Of these three pieces of advice, then, only one (the first) could possibly be twisted into something resembling a recommendation to call. In other words, I’d crawled out on this limb all by myself, and yes I was more than vaguely aware what I looked like out there.

But there I was. And there was the flop. A real looker, in fact. Ace-seven-trey, all different suits. I check-raised Archer who after a bewildered pause called. Two more crying calls and I’d scooped an $8 pot when my two pair bested Archer’s ace-queen.

Now the gist of this here parable ain’t to supply the world with yet another example of the cold unfairness of our existence. Nor is it to prove any sort of special prescience at the table for your humble whatever. Rather, the crux of the matter is in what came next, when a suddenly-vocal Archer fumes to no one in particular

Archer: who calls a raise with 7 3?

A reasonable question, to be sure. No one at the table rushed to offer our crestfallen comrade any assistance with his query. So Archer tried again:

Archer: wtf
Archer: u r one lucky FISHHHH
Archer: ****er


And so forth. Within 40-50 hands, Archer’s once handsome stack of $35 had been reduced to $11 when one player after another pushed him off pots and/or showed down two pair, trips, straights, and flushes to his unfortunate run of second-best hands. As for me, I mostly stayed on the sideline, paring my fingernails and whistling, unable to take any real advantage of the new table image I seemed to have created for myself.

Although Archer may well have loosened up his starting hand requirements somewhat (e.g., limping from UTG w/A7o, etc.), I wouldn’t describe his subsequent play as overtly tiltish.
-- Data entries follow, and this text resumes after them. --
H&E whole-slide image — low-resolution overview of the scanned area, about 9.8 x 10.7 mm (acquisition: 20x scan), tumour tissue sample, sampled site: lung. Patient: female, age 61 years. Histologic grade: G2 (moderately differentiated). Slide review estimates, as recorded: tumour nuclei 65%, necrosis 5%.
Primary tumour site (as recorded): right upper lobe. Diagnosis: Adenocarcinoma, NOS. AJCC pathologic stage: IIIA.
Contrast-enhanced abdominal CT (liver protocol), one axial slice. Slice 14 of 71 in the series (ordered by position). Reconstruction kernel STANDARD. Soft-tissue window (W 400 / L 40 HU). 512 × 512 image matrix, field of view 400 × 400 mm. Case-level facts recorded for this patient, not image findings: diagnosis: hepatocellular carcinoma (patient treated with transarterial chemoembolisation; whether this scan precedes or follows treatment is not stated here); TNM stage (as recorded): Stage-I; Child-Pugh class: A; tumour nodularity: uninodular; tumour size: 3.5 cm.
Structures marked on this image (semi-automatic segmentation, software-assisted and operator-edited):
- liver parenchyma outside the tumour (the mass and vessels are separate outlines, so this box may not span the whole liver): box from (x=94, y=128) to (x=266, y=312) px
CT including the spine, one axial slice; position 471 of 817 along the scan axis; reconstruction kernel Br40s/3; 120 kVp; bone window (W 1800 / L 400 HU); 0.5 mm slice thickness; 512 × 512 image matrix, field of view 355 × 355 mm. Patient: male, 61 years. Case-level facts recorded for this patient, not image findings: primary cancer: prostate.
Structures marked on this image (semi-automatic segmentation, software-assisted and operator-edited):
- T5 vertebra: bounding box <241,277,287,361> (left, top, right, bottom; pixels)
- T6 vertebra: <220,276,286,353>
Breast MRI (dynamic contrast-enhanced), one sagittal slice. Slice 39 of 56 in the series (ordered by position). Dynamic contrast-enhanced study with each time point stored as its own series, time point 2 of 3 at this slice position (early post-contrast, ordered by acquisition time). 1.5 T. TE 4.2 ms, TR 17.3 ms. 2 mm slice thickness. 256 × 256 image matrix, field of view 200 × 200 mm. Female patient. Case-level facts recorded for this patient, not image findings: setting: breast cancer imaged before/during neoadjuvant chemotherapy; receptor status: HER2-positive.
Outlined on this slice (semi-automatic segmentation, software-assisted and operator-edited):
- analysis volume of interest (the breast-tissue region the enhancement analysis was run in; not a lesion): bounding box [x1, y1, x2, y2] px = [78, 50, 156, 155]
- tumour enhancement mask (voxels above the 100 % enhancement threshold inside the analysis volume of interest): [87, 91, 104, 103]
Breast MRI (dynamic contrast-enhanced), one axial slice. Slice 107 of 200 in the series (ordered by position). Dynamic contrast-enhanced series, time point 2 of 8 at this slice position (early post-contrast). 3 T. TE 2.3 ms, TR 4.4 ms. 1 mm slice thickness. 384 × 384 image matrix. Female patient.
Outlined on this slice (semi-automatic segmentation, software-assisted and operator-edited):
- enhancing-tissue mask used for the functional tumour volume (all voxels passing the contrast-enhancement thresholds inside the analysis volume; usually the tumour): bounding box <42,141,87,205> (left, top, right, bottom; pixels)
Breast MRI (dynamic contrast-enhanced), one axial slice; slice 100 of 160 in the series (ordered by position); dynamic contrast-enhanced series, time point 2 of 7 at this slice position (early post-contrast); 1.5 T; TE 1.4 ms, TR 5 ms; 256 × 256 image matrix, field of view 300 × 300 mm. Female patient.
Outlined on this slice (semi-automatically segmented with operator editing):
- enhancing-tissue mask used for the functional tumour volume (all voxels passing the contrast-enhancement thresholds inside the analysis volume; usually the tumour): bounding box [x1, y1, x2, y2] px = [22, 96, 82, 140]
And while his temporary slide certainly involved some more bad luck, it nevertheless appeared that everyone at the table had become suddenly able to take advantage, suddenly able to know when to reraise him, when to show down hands against him, when to fold to him. Archer had become an “open book,” so to speak. I wondered if perhaps a principle of poker might be hidden somewhere in the machinations I was witnessing. Something along the lines of

WITH EVERY COMPLAINT ABOUT OTHERS’ PLAY, YOU ANNOUNCE TO THE TABLE SOMETHING ABOUT YOUR OWN.

By articulating his frustration at having been called and beaten with 73o, Archer effectively broadcasted to everyone his own tendency to play “by the book” (and, even more significantly, his yearning for others to do the same). Indeed, his complaints communicated this message much more explicitly than did his play in the actual hand, which, if one had paid attention, might well have seemed unorthodox (calling down two more big bets after a check-raise to a board with no obvious draws). Such is a consequence of which “table coaches” don’t always seem aware.

The moral? You should know I don’t go in for morals very much. Let’s just say defend your blind with seven-trey only on special occasions. When heads-up in the WSOP main event, for instance. And think twice before complaining when someone else does.